Scheduled Weekly Hours




Pay Range

The compensation range below reflects a good faith estimate of starting base pay for full time (40 hours per week) employment at the time of posting. The pay range may be higher or lower based on geographic location and individual pay will vary based on demonstrated job related skills, knowledge, experience, education, certifications, etc.


$84,600 – $116,300 per year


This job is eligible for a bonus incentive plan. This incentive opportunity is based upon company and/or individual performance.


Description of Benefits

Humana, Inc. and its affiliated subsidiaries (collectively, “Humana”) offers competitive benefits that support whole-person well-being. Associate benefits are designed to encourage personal wellness and smart healthcare decisions for you and your family while also knowing your life extends outside of work. Among our benefits, Humana provides medical, dental and vision benefits, 401(k) retirement savings plan, time off (including paid time off, company and personal holidays, volunteer time off, paid parental and caregiver leave), short-term and long-term disability, life insurance and many other opportunities.

About us

Humana Inc. (NYSE: HUM) is committed to putting health first – for our teammates, our customers and our company. Through our Humana insurance services and CenterWell healthcare services, we make it easier for the millions of people we serve to achieve their best health – delivering the care and service they need, when they need it. These efforts are leading to a better quality of life for people with Medicare, Medicaid, families, individuals, military service personnel, and communities at large.

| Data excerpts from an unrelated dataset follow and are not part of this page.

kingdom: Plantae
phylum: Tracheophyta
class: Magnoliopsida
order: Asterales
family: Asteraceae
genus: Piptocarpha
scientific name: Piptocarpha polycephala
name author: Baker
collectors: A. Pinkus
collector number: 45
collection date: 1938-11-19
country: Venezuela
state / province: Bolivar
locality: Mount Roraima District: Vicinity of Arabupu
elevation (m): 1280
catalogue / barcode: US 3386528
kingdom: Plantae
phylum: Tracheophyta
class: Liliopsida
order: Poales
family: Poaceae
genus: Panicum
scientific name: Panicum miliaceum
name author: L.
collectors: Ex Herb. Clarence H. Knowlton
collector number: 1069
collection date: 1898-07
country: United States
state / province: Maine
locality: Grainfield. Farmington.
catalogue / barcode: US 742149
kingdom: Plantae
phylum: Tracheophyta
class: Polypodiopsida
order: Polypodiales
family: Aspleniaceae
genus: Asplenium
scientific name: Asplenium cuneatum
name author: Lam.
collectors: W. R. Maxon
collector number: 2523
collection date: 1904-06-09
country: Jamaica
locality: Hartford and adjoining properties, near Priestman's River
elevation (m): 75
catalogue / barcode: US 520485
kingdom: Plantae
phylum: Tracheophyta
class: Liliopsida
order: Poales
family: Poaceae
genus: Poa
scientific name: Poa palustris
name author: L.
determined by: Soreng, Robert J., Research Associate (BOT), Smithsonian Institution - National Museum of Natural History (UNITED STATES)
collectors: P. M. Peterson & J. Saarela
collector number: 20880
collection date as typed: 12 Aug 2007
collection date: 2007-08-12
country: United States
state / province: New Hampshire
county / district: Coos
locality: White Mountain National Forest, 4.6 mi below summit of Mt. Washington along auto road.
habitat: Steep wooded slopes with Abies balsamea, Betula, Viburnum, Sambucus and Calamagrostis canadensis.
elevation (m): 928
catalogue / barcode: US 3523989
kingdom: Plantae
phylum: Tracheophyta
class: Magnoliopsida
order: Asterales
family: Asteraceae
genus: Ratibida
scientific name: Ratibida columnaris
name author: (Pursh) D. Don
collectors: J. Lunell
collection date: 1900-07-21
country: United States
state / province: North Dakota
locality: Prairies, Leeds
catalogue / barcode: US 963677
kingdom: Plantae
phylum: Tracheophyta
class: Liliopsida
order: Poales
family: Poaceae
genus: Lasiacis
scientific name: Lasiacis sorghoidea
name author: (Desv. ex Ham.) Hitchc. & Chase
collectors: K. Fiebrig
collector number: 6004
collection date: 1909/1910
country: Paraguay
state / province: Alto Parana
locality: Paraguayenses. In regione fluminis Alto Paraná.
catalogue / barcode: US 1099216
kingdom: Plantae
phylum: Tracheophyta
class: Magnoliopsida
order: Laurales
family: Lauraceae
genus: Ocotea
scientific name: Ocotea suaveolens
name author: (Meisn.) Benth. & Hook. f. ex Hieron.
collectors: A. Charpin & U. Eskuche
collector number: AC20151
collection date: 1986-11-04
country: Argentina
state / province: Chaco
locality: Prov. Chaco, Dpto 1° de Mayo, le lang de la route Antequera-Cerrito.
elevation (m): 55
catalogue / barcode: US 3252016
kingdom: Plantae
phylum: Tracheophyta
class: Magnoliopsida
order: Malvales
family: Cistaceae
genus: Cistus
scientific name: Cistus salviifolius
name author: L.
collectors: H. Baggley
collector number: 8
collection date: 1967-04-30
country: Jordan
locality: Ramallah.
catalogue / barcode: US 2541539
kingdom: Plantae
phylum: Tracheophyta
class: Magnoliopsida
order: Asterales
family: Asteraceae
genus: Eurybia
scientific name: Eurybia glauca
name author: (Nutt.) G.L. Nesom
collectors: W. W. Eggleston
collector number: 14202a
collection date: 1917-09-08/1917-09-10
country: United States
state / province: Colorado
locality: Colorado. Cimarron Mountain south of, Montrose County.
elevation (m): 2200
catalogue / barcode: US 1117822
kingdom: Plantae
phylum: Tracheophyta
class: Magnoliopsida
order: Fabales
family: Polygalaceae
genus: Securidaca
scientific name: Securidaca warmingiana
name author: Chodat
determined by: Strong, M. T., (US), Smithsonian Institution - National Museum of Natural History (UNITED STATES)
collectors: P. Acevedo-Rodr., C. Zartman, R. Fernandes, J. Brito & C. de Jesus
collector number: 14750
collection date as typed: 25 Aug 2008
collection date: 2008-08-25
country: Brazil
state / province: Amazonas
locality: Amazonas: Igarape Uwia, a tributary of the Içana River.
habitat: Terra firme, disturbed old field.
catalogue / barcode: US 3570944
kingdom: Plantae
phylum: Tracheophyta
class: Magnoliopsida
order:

Equal Opportunity Employer


It is the policy of  Humana not to discriminate against any employee or applicant for employment because of race, color, religion, sex, sexual orientation, gender identity, national origin, age, marital status, genetic information, disability or because he or she is a protected veteran. It is also the policy of  Humana to take affirmative action to employ and to advance in employment, all persons regardless of race, color, religion, sex, sexual orientation, gender identity, national origin, age, marital status, genetic information, disability or protected veteran status, and to base all employment decisions only on valid job requirements. This policy shall apply to all employment actions, including but not limited to recruitment, hiring, upgrading, promotion, transfer, demotion, layoff, recall, termination, rates of pay or other forms of compensation and selection for training, including apprenticeship, at all levels of employment.